To buttress their claim that Sajad was killed unintentionally, the army later said that he might have attacked the sentry due to his “unstable mental condition”. But neighbours, relatives and Sajad’s family say he has never been violent and have a different explanation. According to Mohiudin, his son was a hoshmand (very aware) and intelligent boy. He passed his 11th standard from Handwara Higher Secondary School with good marks.
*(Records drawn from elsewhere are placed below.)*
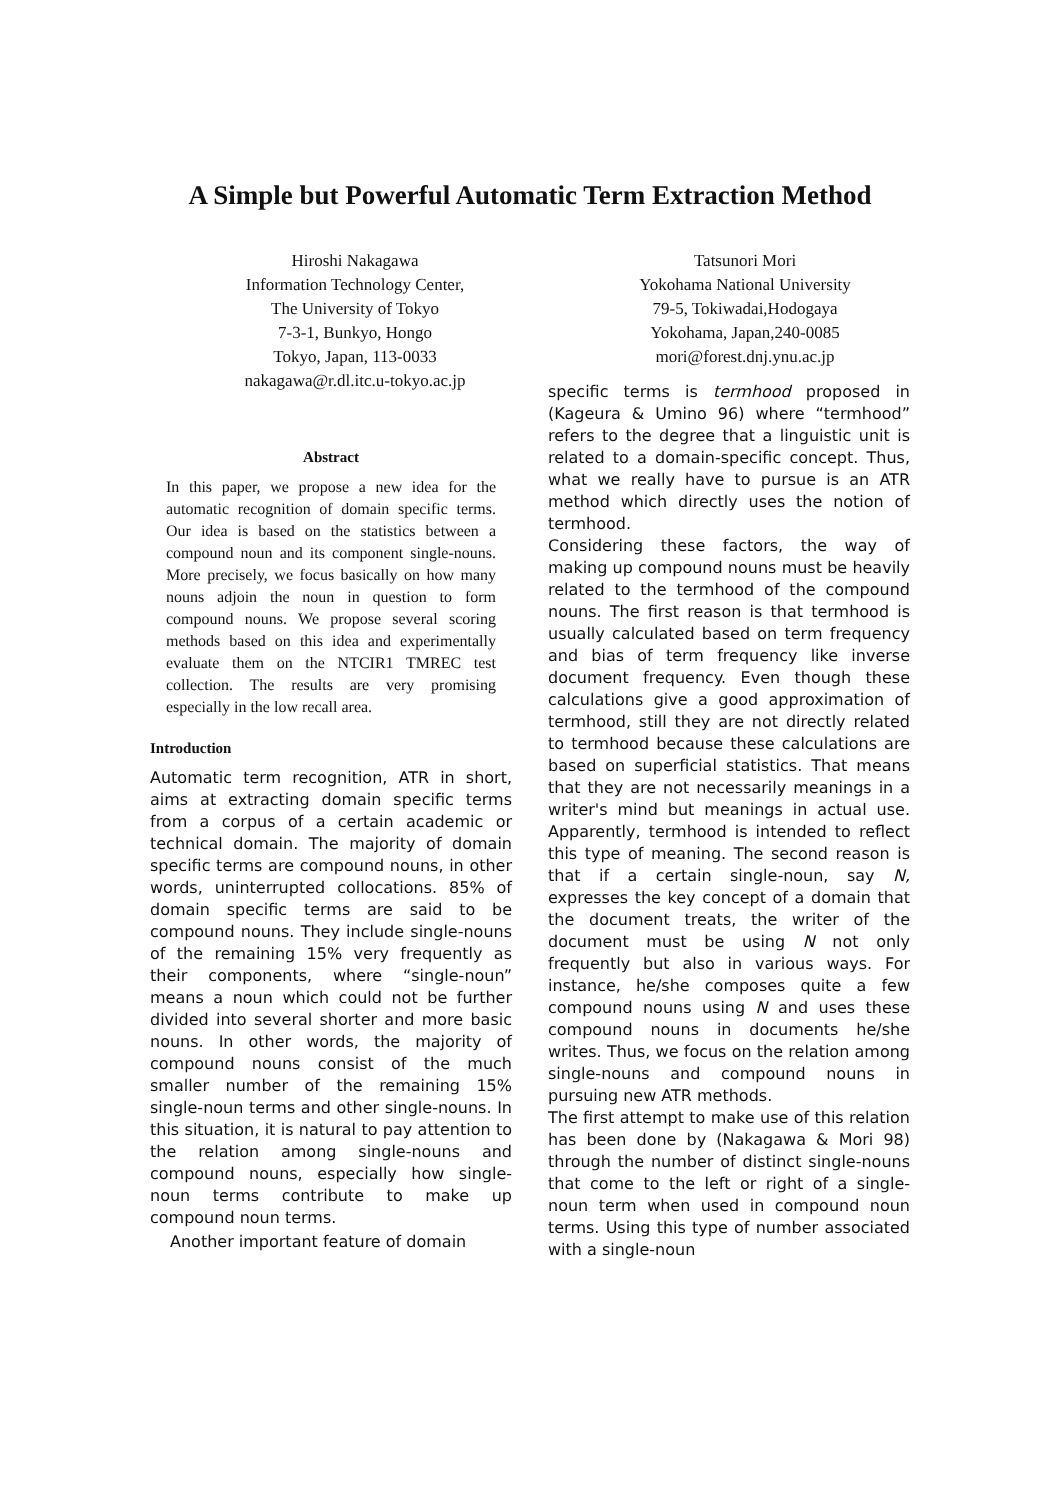A Simple but Powerful Automatic Term Extraction Method
Hiroshi Nakagawa
Information Technology Center,
The University of Tokyo
7-3-1, Bunkyo, Hongo
Tokyo, Japan, 113-0033
nakagawa@r.dl.itc.u-tokyo.ac.jp
Tatsunori Mori
Yokohama National University
79-5, Tokiwadai,Hodogaya
Yokohama, Japan,240-0085
mori@forest.dnj.ynu.ac.jp
Abstract
In this paper, we propose a new idea for the automatic recognition of domain specific terms. Our idea is based on the statistics between a compound noun and its component single-nouns. More precisely, we focus basically on how many nouns adjoin the noun in question to form compound nouns. We propose several scoring methods based on this idea and experimentally evaluate them on the NTCIR1 TMREC test collection. The results are very promising especially in the low recall area.
Introduction
Automatic term recognition, ATR in short, aims at extracting domain specific terms from a corpus of a certain academic or technical domain. The majority of domain specific terms are compound nouns, in other words, uninterrupted collocations. 85% of domain specific terms are said to be compound nouns. They include single-nouns of the remaining 15% very frequently as their components, where “single-noun” means a noun which could not be further divided into several shorter and more basic nouns. In other words, the majority of compound nouns consist of the much smaller number of the remaining 15% single-noun terms and other single-nouns. In this situation, it is natural to pay attention to the relation among single-nouns and compound nouns, especially how single-noun terms contribute to make up compound noun terms.
Another important feature of domain
specific terms is termhood proposed in (Kageura & Umino 96) where “termhood” refers to the degree that a linguistic unit is related to a domain-specific concept. Thus, what we really have to pursue is an ATR method which directly uses the notion of termhood.
Considering these factors, the way of making up compound nouns must be heavily related to the termhood of the compound nouns. The first reason is that termhood is usually calculated based on term frequency and bias of term frequency like inverse document frequency. Even though these calculations give a good approximation of termhood, still they are not directly related to termhood because these calculations are based on superficial statistics. That means that they are not necessarily meanings in a writer's mind but meanings in actual use. Apparently, termhood is intended to reflect this type of meaning. The second reason is that if a certain single-noun, say N, expresses the key concept of a domain that the document treats, the writer of the document must be using N not only frequently but also in various ways. For instance, he/she composes quite a few compound nouns using N and uses these compound nouns in documents he/she writes. Thus, we focus on the relation among single-nouns and compound nouns in pursuing new ATR methods.
The first attempt to make use of this relation has been done by (Nakagawa & Mori 98) through the number of distinct single-nouns that come to the left or right of a single-noun term when used in compound noun terms. Using this type of number associated with a single-noun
The family’s weak economic condition forced him to discontinue and take up wage farm work – as per many villagers who would hire him – to support his family while continuing his education privately.
WHEN HE couldn’t go to college anymore, Sajad started helping people in their fields and shops and wouldn’t tolerate garbage on village pathways,” says Manzoor Ahmed, a cousin. “His cleaning of the village dirt tracks was understood by some as a sign of Sajad’s mental imbalance.”
On advice from neighbours, Sajad was taken to the psychiatric hospital in Srinagar for a check-up in summer 2008. “The doctor there scolded us saying he was fine and that we were losing it,” says Manzoor. “Nobody ever thought about it again after that day and he would be hired regularly to work in orchards, shops and fields.”
The army’s knowledge of Sajad’s earlier visit to a mental hospital may have made him a ‘suitable kill’
The fact that the army knew about Sajad’s visit to the psychiatric hospital more than a year ago indicates the depth of their gaze into the village community. Many villagers believe that it was this knowledge that may have made Sajad a ‘suitable kill’ for the army camp, about five kilometres from his house. This notion, perception or belief that has taken hold among people in the last two decades of extreme militarisation in Kashmir is where the popular aspiration for azadi (freedom) comes from. When asked what she thought of her son’s killing, Sajad’s mother Zoona said: “India dropped me from the sky to the ground and with a thud I realised I have lost everything.”
Sajad’s story highlights the urgency of moving the military out of civilian areas in the state. The PM will do well to start transforming hope into reality by addressing the root causes of Watergam. Such killings continue to push Kashmiris away from a realism of change.